### Exercise task
Count the lines below that contain the string "region", treating uppercase and lowercase as different. Give only the number.

(Stored items)
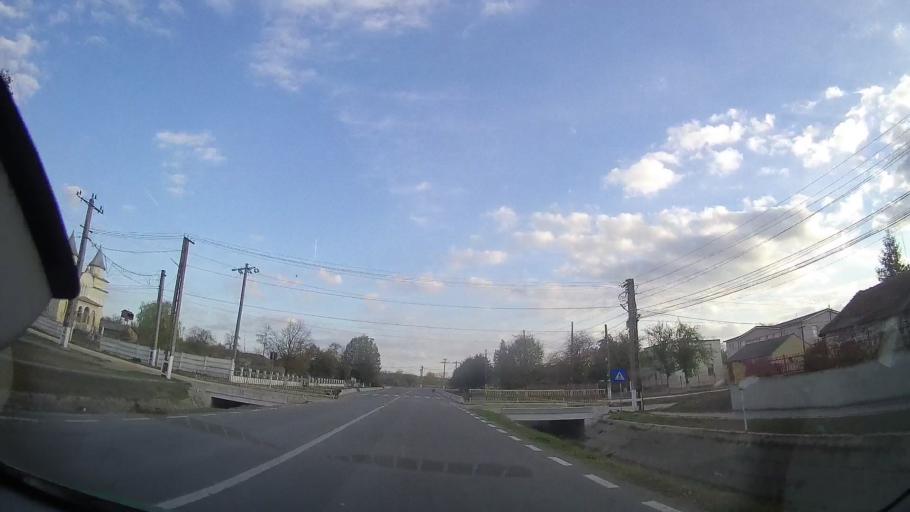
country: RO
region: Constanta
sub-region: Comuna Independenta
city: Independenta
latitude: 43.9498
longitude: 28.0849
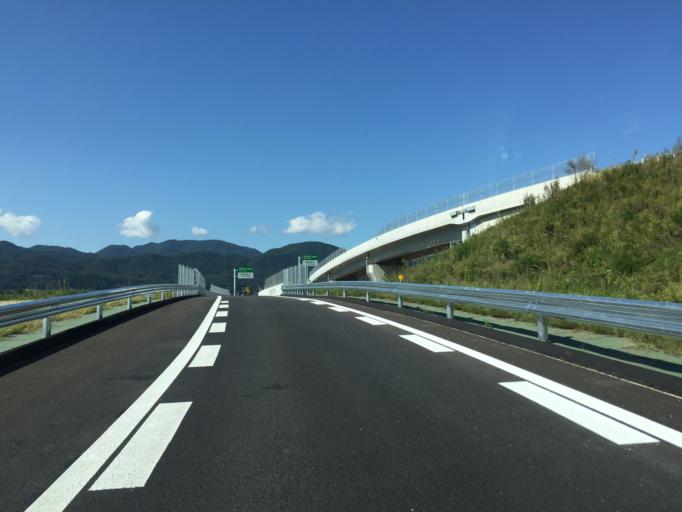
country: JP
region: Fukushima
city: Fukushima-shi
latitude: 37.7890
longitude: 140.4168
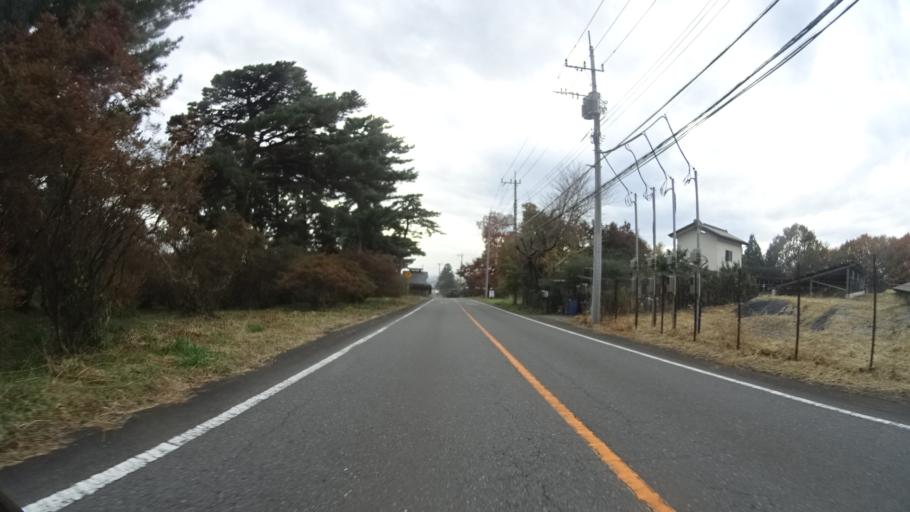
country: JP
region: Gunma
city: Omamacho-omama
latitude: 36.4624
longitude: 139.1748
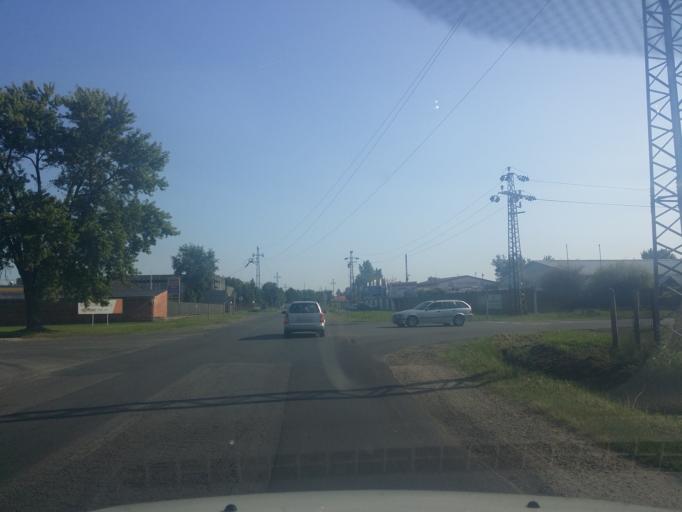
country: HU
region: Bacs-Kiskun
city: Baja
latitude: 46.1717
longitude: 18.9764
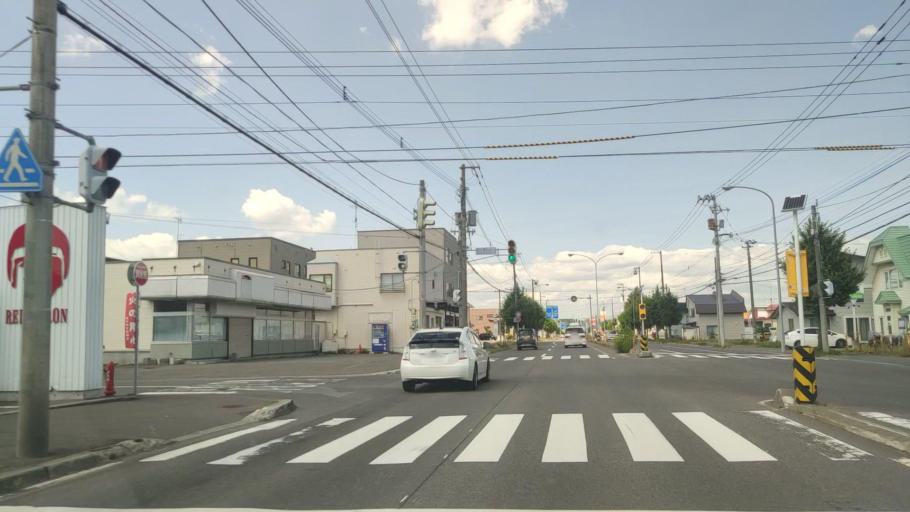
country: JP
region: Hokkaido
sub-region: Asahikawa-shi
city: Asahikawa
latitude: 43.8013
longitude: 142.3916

### Finished task
7